クラウドがビジネスを改革し、これまでのビジネスモデルを崩す「デジタルディスラプション」が起こる
このように、オラクルはクラウド事業を今後の主力に成長させるべく、長期的な視野を持って臨んでいることを強調していました。クラウドがビジネスを改革し、さらに、これまで当たり前だったビジネスモデルも崩してしまう「デジタルディスラプション(創造的破壊)」が起こるとも予測されています。改めてそれはどういうことでしょう。
企業ITシステムにおいて、もはやオンプレミスからクラウドへ移行する時流は不可避です。だとしても、実際に着手するならばそれは「旅」と呼べるほど壮大な工程です。簡単ではありませんし、短期間に実現できるものではないと考える企業は多いでしょう。
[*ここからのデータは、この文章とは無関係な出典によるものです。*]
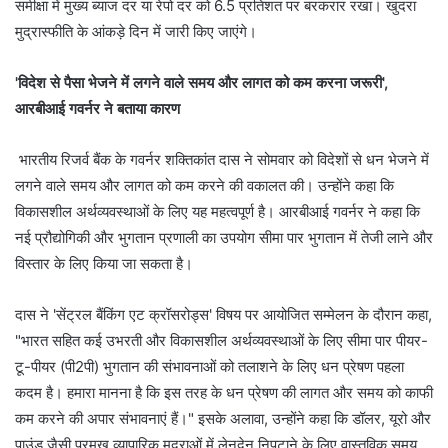
समीक्षा में मुख्य ब्याज दर या रेपो दर को 6.5 प्रतिशत पर बरकरार रखा। खुदरा
मुद्रास्फीति के आंकड़े दिन में जारी किए जाएंगे।
'विदेश से पैसा भेजने में लगने वाले समय और लागत को कम करना जरूरी',
आरबीआई गवर्नर ने बताया कारण
भारतीय रिजर्व बैंक के गवर्नर शक्तिकांत दास ने सोमवार को विदेशों से धन भेजने में
लगने वाले समय और लागत को कम करने की वकालत की। उन्होंने कहा कि
विकासशील अर्थव्यवस्थाओं के लिए यह महत्वपूर्ण है। आरबीआई गवर्नर ने कहा कि
नई प्रौद्योगिकी और भुगतान प्रणाली का उपयोग सीमा पार भुगतान में तेजी लाने और
विस्तार के लिए किया जा सकता है।
दास ने 'सेंट्रल बैंकिंग एट क्रॉसरोड्स' विषय पर आयोजित सम्मेलन के दौरान कहा,
"भारत सहित कई उभरती और विकासशील अर्थव्यवस्थाओं के लिए सीमा पार पीयर-
टू-पीयर (पी2पी) भुगतान की संभावनाओं को तलाशने के लिए धन प्रेषण पहला
कदम है। हमारा मानना है कि इस तरह के धन प्रेषण की लागत और समय को काफी
कम करने की अपार संभावनाएं हैं।" इसके अलावा, उन्होंने कहा कि डॉलर, यूरो और
पाउंड जैसी प्रमुख व्यापारिक मुद्राओं में लेनदेन निपटाने के लिए वास्तविक समय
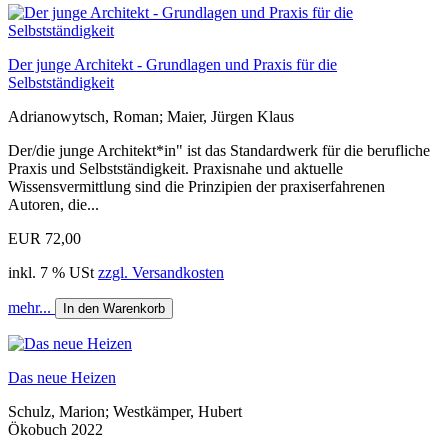
Der junge Architekt - Grundlagen und Praxis für die
Selbstständigkeit
Adrianowytsch, Roman; Maier, Jürgen Klaus
Der/die junge Architekt*in" ist das Standardwerk für die berufliche
Praxis und Selbstständigkeit. Praxisnahe und aktuelle
Wissensvermittlung sind die Prinzipien der praxiserfahrenen
Autoren, die...
EUR 72,00
inkl. 7 % USt
zzgl. Versandkosten
mehr...
In den Warenkorb
Das neue Heizen
Schulz, Marion; Westkämper, Hubert
Ökobuch 2022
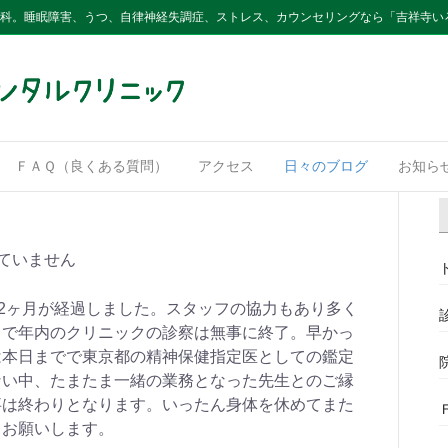
内科。睡眠障害、うつ、自律神経失調症、ストレス、カウンセリングなら「吉祥寺い
ＦＡＱ（良くある質問）
アクセス
日々のブログ
お知ら
ていません
も2ヶ月が経過しました。スタッフの協力もあり多く
日で年内のクリニックの診察は無事に終了。早かっ
は本日までで東京都の精神保健指定医としての鑑定
ない中、たまたま一緒の業務となった先生とのご縁
事は終わりとなります。いったん身体を休めてまた
くお願いします。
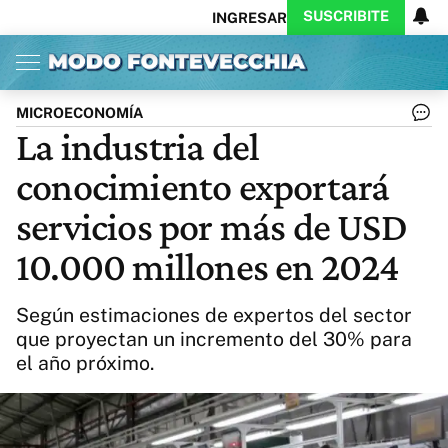
SUSCRIBITE
INGRESAR
Inicio
Ahora
Opinión
Actualidad
Política
Economía
Columnistas
Política
Pymes
Salud
MICROECONOMÍA
Ciencia
Protagonistas
Tecnología
La industria del
Cultura
Arte
Educación
conocimiento exportará
Internacional
Clima
Deportes
CARAS
Exitoina
Turismo
servicios por más de USD
Videos
Córdoba
Reperfilar
10.000 millones en 2024
Business
Noticias
Caras
Exitoina
Gaming
Vivo
Según estimaciones de expertos del sector
Diario del Juicio
que proyectan un incremento del 30% para
el año próximo.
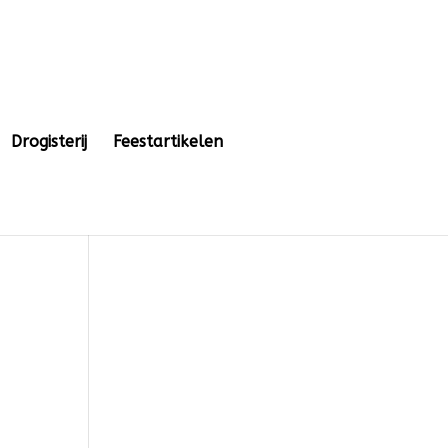
Drogisterij
Feestartikelen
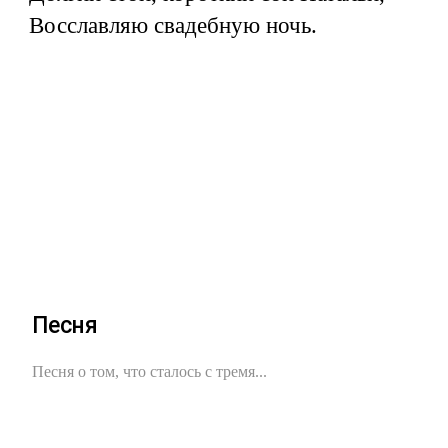
Восславляю свадебную ночь.
Песня
Песня о том, что сталось с тремя...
特に、システム構築でシステムインテグレーター(SIer)を介することが多い日本企業はその傾向が強いと言われます。
今後、クラウドが企業ITの在り方を「変革」させるのは間違いないとしても、オラクルは“企業ITの全てがクラウドになる”“もはや当たり前になる”のは「今後数十年はかかる」と見ています。
エリソンCTOは今回のOOW15で、オラクルが提供するクラウドサービス群「Oracle Cloud」が目指す項目として“Design Goals(設計目標)”を6つ、明確に掲げました。今後オラクルがOracle Cloudで、ユーザーに“確約する項目”と言い換えてもよいでしょう。
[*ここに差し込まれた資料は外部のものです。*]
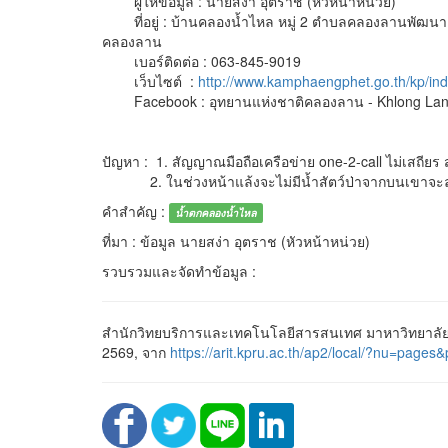
ผู้ให้ข้อมูล : นายสง่า อุตราช (หัวหน้าหน่วย)
ที่อยู่ : บ้านคลองน้ำไหล หมู่ 2 ตำบลคลองลานพัฒนา
คลองลาน
เบอร์ติดต่อ : 063-845-9019
เว็บไซต์ :
http://www.kamphaengphet.go.th/kp/inde
Facebook : อุทยานแห่งชาติคลองลาน - Khlong Lan 
ปัญหา : 1. สัญญาณมือถือเครือข่าย one-2-call ไม่เสถีย
2. ในช่วงหน้าแล้งจะไม่มีน้ำสัตว์ป่าจากบนเขาจะลงม
คำสำคัญ :
น้ำตกคลองน้ำไหล
ที่มา : ข้อมูล นายสง่า อุตราช (หัวหน้าหน่วย)
รวบรวมและจัดทำข้อมูล :
สำนักวิทยบริการและเทคโนโลยีสารสนเทศ มาหาวิทยาลัยร
2569, จาก
https://arit.kpru.ac.th/ap2/local/?nu=p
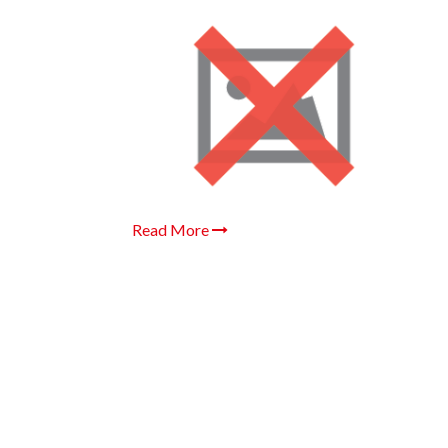
Read More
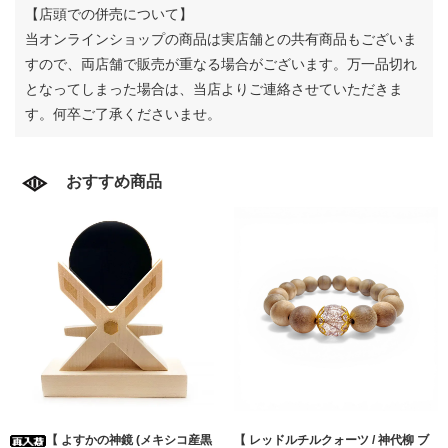
【店頭での併売について】
当オンラインショップの商品は実店舗との共有商品もございま
すので、両店舗で販売が重なる場合がございます。
万一品切れ
となってしまった場合は、当店よりご連絡させていただきま
す。何卒ご了承くださいませ。
おすすめ商品
【 よすかの神鏡 (メキシコ産黒
【 レッドルチルクォーツ / 神代柳 ブ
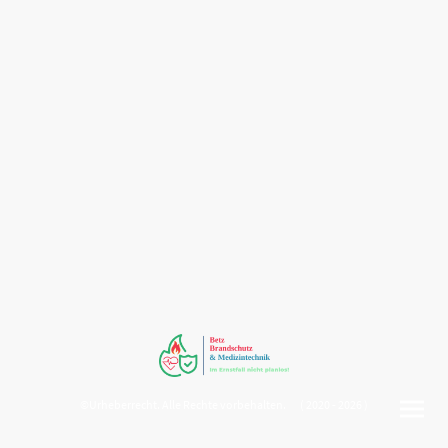
©Urheberrecht. Alle Rechte vorbehalten. ( 2020 - 2026 )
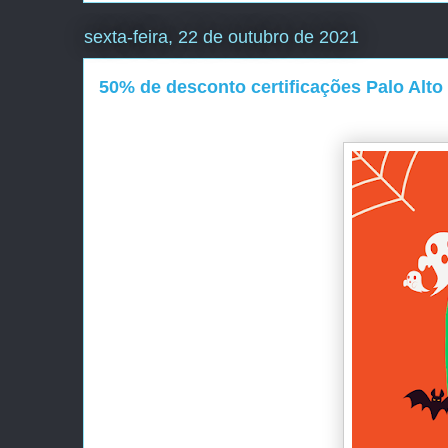
sexta-feira, 22 de outubro de 2021
50% de desconto certificações Palo Alt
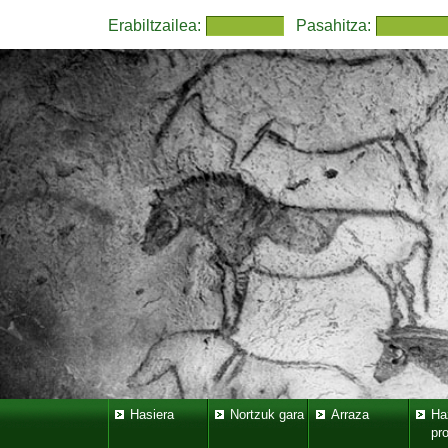
Erabiltzailea:
Pasahitza:
Hasiera
Nortzuk gara
Arraza
Ha
pr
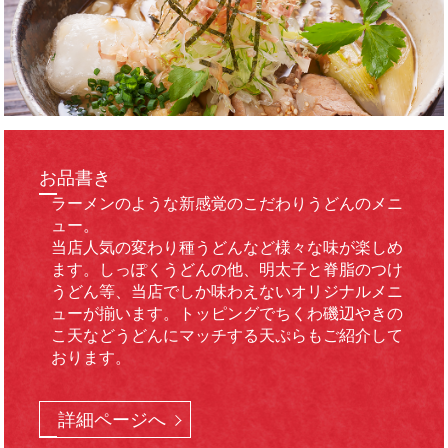
お品書き
ラーメンのような新感覚の
こだわりうどんのメニ
ュー。
当店人気の変わり種うどんなど様々な味が楽しめ
ます。しっぽくうどんの他、明太子と脊脂のつけ
うどん等、当店でしか味わえないオリジナルメニ
ューが揃います。トッピングでちくわ磯辺やきの
こ天などうどんにマッチする天ぷらもご紹介して
おります。
詳細ページへ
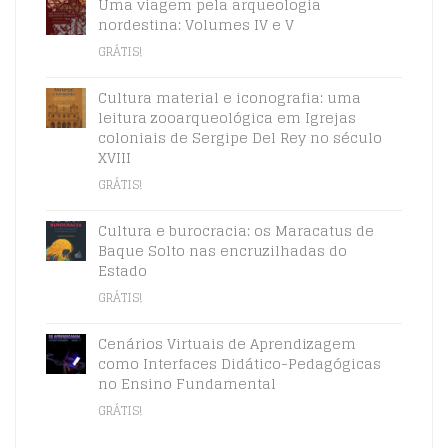
Uma viagem pela arqueologia
nordestina: Volumes IV e V
GRÁTIS!
Cultura material e iconografia: uma
leitura zooarqueológica em Igrejas
coloniais de Sergipe Del Rey no século
XVIII
GRÁTIS!
Cultura e burocracia: os Maracatus de
Baque Solto nas encruzilhadas do
Estado
GRÁTIS!
Cenários Virtuais de Aprendizagem
como Interfaces Didático-Pedagógicas
no Ensino Fundamental
GRÁTIS!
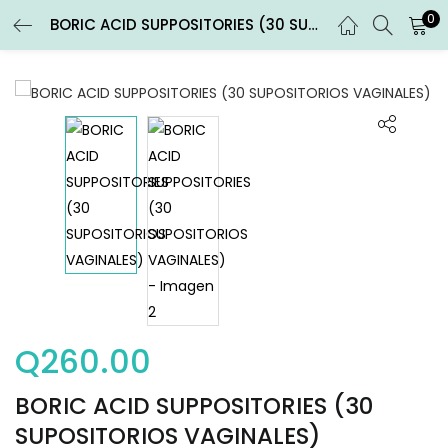
0
BORIC ACID SUPPOSITORIES (30 SUPOSITORIOS VAGINALES)
ENTRAR
REGISTRARSE
Introduce tu nombre de usuario y contraseña para iniciar
sesión.
Recuérdame
Entrar
Q
260.00
¿Contraseña perdida?
BORIC ACID SUPPOSITORIES (30
SUPOSITORIOS VAGINALES)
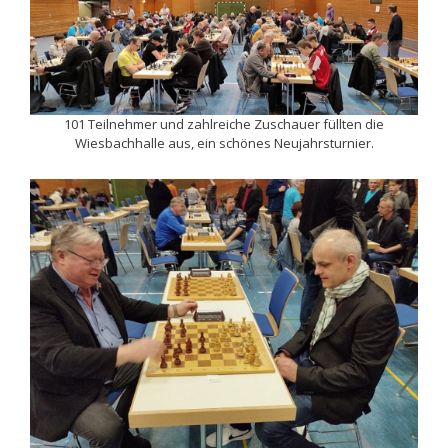
101 Teilnehmer und zahlreiche Zuschauer füllten die
Wiesbachhalle aus, ein schönes Neujahrsturnier.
- 低価格:TCO(Total Cost of Ownership:総保有コスト)を最小化する
- 信頼性:単一障害点(SOPF)をなくし、信頼性を高める
- 高性能:データベースやミドルウエアで最速を目指す
- 標準化:SQL、Hadoop、NoSQL、Java、Ruby、Node.js、Linux、Dockerなど、分野を問わず標準技術を採用する
- 互換性:オンプレミスとクラウドの移行を容易にする(行き来できるようにする)
- セキュリティ:常にオンにし、サイバーアタックから防御できるようにする
まず、これまでのオンプレミス環境で実現できていることは、クラウドでもそのまま継承できることがポイントです。
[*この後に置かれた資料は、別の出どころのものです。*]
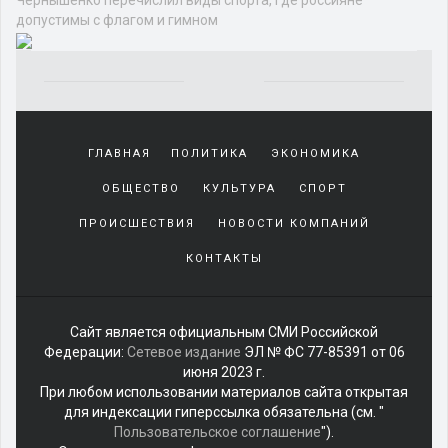
допустимы с флагом и гимном
Yakından
tanıdığı
ГЛАВНАЯ
ПОЛИТИКА
ЭКОНОМИКА
sürekli
beraber
ОБЩЕСТВО
КУЛЬТУРА
СПОРТ
zaman
geçirerek
ПРОИСШЕСТВИЯ
НОВОСТИ КОМПАНИЙ
günlerini
КОНТАКТЫ
harcadığı
porno
izle
kadar
Сайт является официальным СМИ Российской
yakın
Федерации:
Сетевое издание
ЭЛ № ФС 77-85391 от 06
olan
июня 2023 г.
arkadaşına
При любом использовании материалов сайта открытая
misafir
для индексации гиперссылка обязательна (см. "
olarak
Пользовательское соглашение
").
kalmaya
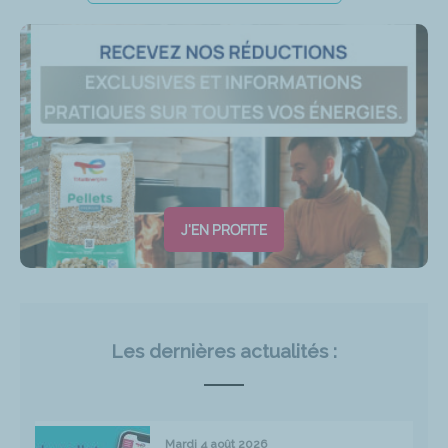
J'EN PROFITE
Les dernières actualités :
Mardi 4 août 2026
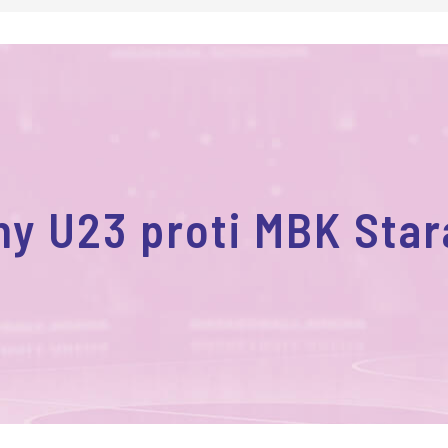
y U23 proti MBK Star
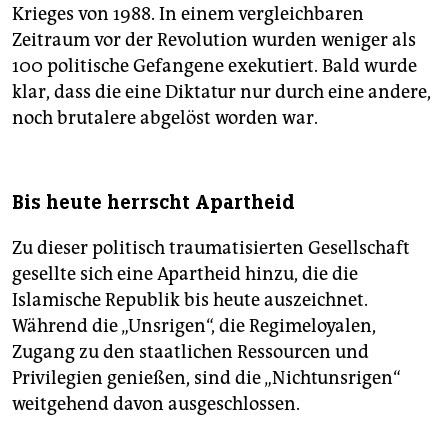
Krieges von 1988. In einem vergleichbaren
Zeitraum vor der Revolution wurden weniger als
100 politische Gefangene exekutiert. Bald wurde
klar, dass die eine Diktatur nur durch eine andere,
noch brutalere abgelöst worden war.
Bis heute herrscht Apartheid
Zu dieser politisch traumatisierten Gesellschaft
gesellte sich eine Apartheid hinzu, die die
Islamische Republik bis heute auszeichnet.
Während die „Unsrigen“, die Regimeloyalen,
Zugang zu den staatlichen Ressourcen und
Privilegien genießen, sind die „Nichtunsrigen“
weitgehend davon ausgeschlossen.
オンプレミスとクラウドをボタン一つで行き来できる。これは、今のところオンプレミスだが、しかるべき準備ができたら即クラウドへ移したいという需要はもちろん、その逆もそうです。それぞれの混在も自在とする、オラクルならではのアプローチを取り入れたパブリック/プライベートクラウド環境を用意し、現実問題としての移行のしやすさや、標準技術の採用で使いやすさを重視する方針です
最後に「セキュリティ」について、エリソンCTOは特に暗号化について「クラウドでは、常に実行するのが当然」という考えを示しました。これまで暗号化は、ハードウエアに負荷が掛かるので、必須とそうでないものを分けて運用する方針を示していました。それを「選択するのではなく、常に有効にすべきもの」と考え方の転換をするよう促しました。これを実現するオラクルの技術的なアプローチは「セキュリティ機能は、ハードウエア側のさらに下のレイヤーで実装する」方向で進んでいます。